Description of the task: Each line of the records below that holds "STREQUAL" should be copied out.

Data supplied:

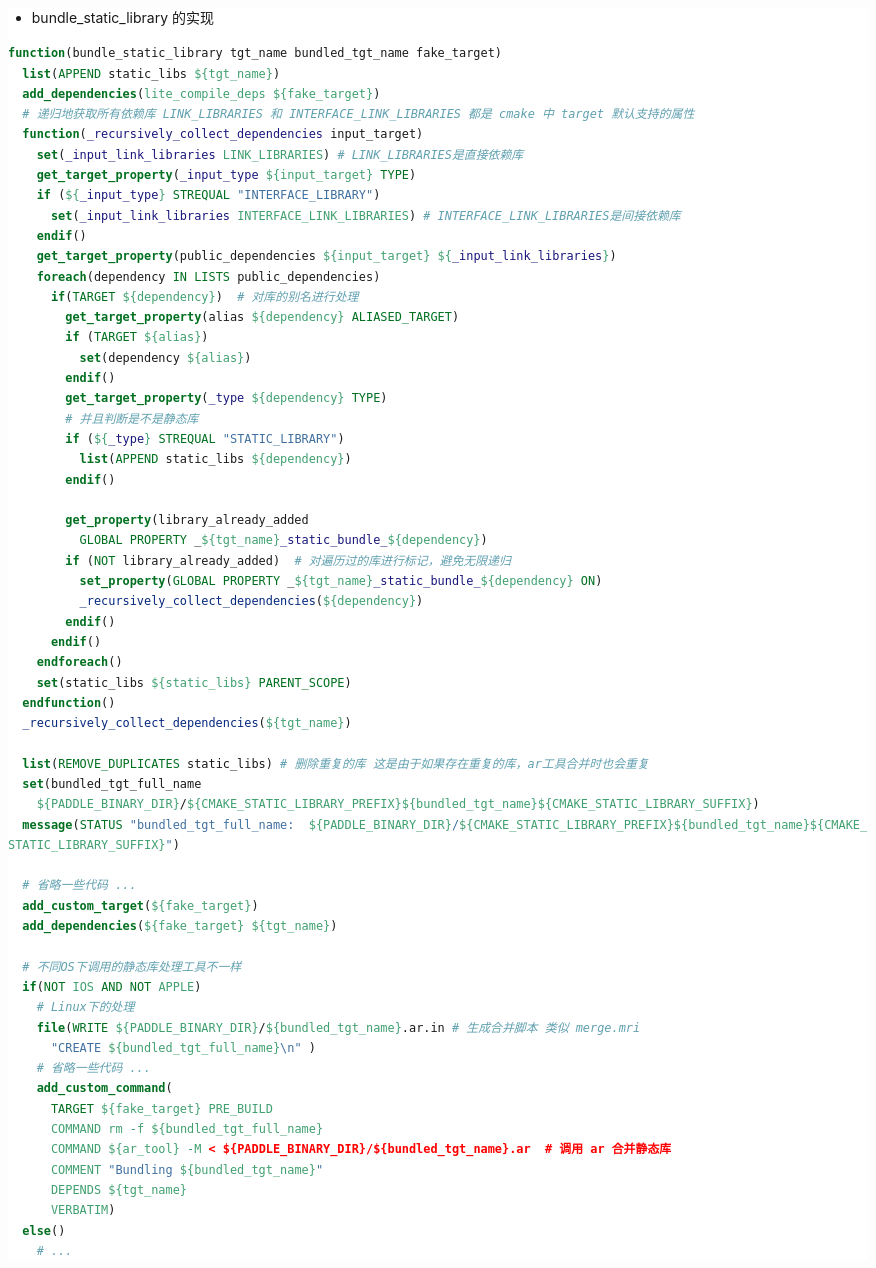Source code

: - bundle_static_library 的实现

```cmake
function(bundle_static_library tgt_name bundled_tgt_name fake_target)
  list(APPEND static_libs ${tgt_name})
  add_dependencies(lite_compile_deps ${fake_target})
  # 递归地获取所有依赖库 LINK_LIBRARIES 和 INTERFACE_LINK_LIBRARIES 都是 cmake 中 target 默认支持的属性
  function(_recursively_collect_dependencies input_target)
    set(_input_link_libraries LINK_LIBRARIES) # LINK_LIBRARIES是直接依赖库
    get_target_property(_input_type ${input_target} TYPE)
    if (${_input_type} STREQUAL "INTERFACE_LIBRARY")
      set(_input_link_libraries INTERFACE_LINK_LIBRARIES) # INTERFACE_LINK_LIBRARIES是间接依赖库
    endif()
    get_target_property(public_dependencies ${input_target} ${_input_link_libraries})
    foreach(dependency IN LISTS public_dependencies)
      if(TARGET ${dependency})  # 对库的别名进行处理
        get_target_property(alias ${dependency} ALIASED_TARGET)
        if (TARGET ${alias})
          set(dependency ${alias})
        endif()
        get_target_property(_type ${dependency} TYPE)
        # 并且判断是不是静态库
        if (${_type} STREQUAL "STATIC_LIBRARY")
          list(APPEND static_libs ${dependency})
        endif()

        get_property(library_already_added
          GLOBAL PROPERTY _${tgt_name}_static_bundle_${dependency})
        if (NOT library_already_added)  # 对遍历过的库进行标记，避免无限递归
          set_property(GLOBAL PROPERTY _${tgt_name}_static_bundle_${dependency} ON)
          _recursively_collect_dependencies(${dependency})
        endif()
      endif()
    endforeach()
    set(static_libs ${static_libs} PARENT_SCOPE)
  endfunction()
  _recursively_collect_dependencies(${tgt_name})

  list(REMOVE_DUPLICATES static_libs) # 删除重复的库 这是由于如果存在重复的库，ar工具合并时也会重复
  set(bundled_tgt_full_name
    ${PADDLE_BINARY_DIR}/${CMAKE_STATIC_LIBRARY_PREFIX}${bundled_tgt_name}${CMAKE_STATIC_LIBRARY_SUFFIX})
  message(STATUS "bundled_tgt_full_name:  ${PADDLE_BINARY_DIR}/${CMAKE_STATIC_LIBRARY_PREFIX}${bundled_tgt_name}${CMAKE_STATIC_LIBRARY_SUFFIX}")

  # 省略一些代码 ...
  add_custom_target(${fake_target})
  add_dependencies(${fake_target} ${tgt_name})

  # 不同OS下调用的静态库处理工具不一样
  if(NOT IOS AND NOT APPLE)
    # Linux下的处理 
    file(WRITE ${PADDLE_BINARY_DIR}/${bundled_tgt_name}.ar.in # 生成合并脚本 类似 merge.mri
      "CREATE ${bundled_tgt_full_name}\n" )
    # 省略一些代码 ...
    add_custom_command(
      TARGET ${fake_target} PRE_BUILD
      COMMAND rm -f ${bundled_tgt_full_name}
      COMMAND ${ar_tool} -M < ${PADDLE_BINARY_DIR}/${bundled_tgt_name}.ar  # 调用 ar 合并静态库
      COMMENT "Bundling ${bundled_tgt_name}"
      DEPENDS ${tgt_name}
      VERBATIM)
  else()
    # ...
```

Response area:
    if (${_input_type} STREQUAL "INTERFACE_LIBRARY")
        if (${_type} STREQUAL "STATIC_LIBRARY")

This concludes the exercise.